Sejak awal, apakah aku memang sudah mati?
Atau, hanya jiwaku yang berpindah ke dunia lain?
Aku sendiri tidak bisa menemukan jawabannya. Dengan yang telah terjadi padaku saat ini pun, aku masih dibuat bimbang harus menyebut awal ini apa.
"Fate, di balik cermin ini adalah sebuah dunia yang sudah menunggumu. Dunia di mana kau bisa melihat bintang." kata Michaella.
Aku tatap cermin berbentuk persegi panjang yang memiliki ukuran besar. Cermin itu memiliki pigura yang terbuat dari ukiran kayu yang indah, dengan hiasan bunga dan sulurnya.
"Michaella, sebenarnya maksud dari takdir yang kau sebutkan tadi, apa itu adalah sebuah kehidupan yang baru?" tanyaku.
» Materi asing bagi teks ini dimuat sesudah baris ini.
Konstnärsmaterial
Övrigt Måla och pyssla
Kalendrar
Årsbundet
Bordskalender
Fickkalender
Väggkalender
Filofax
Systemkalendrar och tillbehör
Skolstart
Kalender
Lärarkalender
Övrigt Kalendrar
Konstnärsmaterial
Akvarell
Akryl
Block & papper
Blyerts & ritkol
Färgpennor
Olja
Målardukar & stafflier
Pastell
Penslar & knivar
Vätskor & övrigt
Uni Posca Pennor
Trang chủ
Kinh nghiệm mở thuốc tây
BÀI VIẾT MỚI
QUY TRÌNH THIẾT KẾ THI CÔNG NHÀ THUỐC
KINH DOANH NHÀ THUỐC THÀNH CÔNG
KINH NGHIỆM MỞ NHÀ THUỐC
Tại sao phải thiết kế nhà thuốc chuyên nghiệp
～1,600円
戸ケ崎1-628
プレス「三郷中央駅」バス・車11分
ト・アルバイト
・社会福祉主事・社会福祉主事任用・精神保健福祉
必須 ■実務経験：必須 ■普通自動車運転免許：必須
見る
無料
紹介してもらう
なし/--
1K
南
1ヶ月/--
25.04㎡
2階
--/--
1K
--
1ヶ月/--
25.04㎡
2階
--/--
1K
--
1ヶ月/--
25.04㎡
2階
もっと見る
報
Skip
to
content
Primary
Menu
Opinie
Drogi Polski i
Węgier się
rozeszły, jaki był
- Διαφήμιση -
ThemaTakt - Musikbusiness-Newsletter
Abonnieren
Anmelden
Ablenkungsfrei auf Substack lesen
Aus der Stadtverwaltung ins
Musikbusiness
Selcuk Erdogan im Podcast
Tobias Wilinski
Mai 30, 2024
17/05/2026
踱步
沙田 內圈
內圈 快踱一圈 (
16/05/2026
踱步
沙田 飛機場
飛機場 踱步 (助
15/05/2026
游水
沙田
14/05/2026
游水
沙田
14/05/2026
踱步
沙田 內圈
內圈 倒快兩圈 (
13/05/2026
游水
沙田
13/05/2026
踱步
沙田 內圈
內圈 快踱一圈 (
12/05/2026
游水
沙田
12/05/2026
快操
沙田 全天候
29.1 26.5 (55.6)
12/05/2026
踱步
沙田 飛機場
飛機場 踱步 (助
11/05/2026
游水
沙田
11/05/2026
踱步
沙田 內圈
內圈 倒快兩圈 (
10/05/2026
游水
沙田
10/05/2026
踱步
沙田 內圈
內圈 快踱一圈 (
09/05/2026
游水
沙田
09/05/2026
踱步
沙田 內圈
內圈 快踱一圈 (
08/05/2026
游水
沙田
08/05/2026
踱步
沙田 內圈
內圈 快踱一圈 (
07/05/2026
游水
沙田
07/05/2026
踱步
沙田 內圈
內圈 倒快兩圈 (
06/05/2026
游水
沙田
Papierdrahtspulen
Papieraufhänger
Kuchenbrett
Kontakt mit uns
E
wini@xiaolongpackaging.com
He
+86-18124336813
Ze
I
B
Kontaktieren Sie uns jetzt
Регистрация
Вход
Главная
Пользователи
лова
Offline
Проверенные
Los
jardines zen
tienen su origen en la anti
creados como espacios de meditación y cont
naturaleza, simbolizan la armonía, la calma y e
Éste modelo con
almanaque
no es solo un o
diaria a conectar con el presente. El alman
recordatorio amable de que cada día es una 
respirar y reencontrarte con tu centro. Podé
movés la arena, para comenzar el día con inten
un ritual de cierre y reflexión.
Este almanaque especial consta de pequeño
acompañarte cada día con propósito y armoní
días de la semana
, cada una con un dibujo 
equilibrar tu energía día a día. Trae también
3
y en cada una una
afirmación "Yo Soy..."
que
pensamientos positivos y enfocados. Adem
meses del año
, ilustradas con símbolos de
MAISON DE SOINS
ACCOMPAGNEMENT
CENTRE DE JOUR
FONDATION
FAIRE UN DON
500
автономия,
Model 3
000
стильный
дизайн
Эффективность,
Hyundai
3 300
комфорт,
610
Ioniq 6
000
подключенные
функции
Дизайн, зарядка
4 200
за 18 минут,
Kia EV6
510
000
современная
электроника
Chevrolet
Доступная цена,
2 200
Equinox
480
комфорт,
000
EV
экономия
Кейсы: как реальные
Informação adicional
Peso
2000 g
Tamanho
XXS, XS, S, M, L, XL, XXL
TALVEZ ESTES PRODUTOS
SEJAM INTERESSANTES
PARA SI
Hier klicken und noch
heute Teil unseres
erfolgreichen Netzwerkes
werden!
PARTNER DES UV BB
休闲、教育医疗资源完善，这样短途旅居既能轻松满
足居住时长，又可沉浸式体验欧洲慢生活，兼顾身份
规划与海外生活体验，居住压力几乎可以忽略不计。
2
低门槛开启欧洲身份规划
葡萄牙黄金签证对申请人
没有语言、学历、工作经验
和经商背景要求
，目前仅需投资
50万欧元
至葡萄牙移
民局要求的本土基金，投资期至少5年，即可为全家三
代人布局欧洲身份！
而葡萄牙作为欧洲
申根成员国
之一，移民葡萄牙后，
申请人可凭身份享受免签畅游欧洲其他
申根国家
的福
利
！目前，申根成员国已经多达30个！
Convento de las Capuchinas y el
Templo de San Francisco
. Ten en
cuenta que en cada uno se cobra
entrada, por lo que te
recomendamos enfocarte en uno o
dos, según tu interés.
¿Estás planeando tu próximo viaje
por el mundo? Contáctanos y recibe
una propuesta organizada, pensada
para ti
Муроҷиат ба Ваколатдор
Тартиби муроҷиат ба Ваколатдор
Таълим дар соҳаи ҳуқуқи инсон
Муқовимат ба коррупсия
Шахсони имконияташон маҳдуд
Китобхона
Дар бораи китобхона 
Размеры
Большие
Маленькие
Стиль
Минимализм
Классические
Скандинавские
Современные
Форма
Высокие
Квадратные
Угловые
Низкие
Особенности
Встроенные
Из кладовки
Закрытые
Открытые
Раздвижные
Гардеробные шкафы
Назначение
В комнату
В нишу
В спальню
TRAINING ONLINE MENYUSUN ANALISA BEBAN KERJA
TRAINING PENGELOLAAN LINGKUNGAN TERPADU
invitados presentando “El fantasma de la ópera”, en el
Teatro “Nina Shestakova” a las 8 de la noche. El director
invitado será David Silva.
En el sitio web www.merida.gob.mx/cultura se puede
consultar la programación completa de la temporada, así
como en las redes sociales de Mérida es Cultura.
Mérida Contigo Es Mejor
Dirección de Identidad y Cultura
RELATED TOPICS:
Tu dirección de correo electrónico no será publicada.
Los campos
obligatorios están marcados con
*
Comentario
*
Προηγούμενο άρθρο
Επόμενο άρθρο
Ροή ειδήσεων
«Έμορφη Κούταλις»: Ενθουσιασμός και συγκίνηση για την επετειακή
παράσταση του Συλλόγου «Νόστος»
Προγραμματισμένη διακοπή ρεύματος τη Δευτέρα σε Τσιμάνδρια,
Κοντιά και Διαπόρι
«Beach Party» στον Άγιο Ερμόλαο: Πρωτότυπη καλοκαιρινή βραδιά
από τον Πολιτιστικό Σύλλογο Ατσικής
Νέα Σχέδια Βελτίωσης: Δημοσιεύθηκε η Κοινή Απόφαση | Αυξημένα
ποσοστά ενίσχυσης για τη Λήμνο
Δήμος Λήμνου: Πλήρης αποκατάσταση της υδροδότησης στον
"Kurang lebihnya seperti itu. Tuhan telah menjatuhkan takdir ini padamu, Fate. Beliau sungguh ingin kau menerimanya." Angguk Michaella menanggapi.
"Ta—Tapi, bukankah ini sedikit tidak adil? Kenapa hanya aku yang bisa mendapatkan takdir ini?"
"Tuhan adalah hakim sejagat raya yang paling adil." sambarnya tegas.
"...."
Aku lalu menunduk kecil.
"Jika memang seperti itu ... aku harus menysukurinya." batinku.
"Sebelum itu, aku akan memberikanmu sedikit informasi mengenai dunia yang akan kau tinggali."
"Informasi?"
Michaella lalu merogoh sesuatu dari balik jubahnya. Sedetik kemudian, dia menarik tangan kanannya dan sudah menggenggam sebuah buku.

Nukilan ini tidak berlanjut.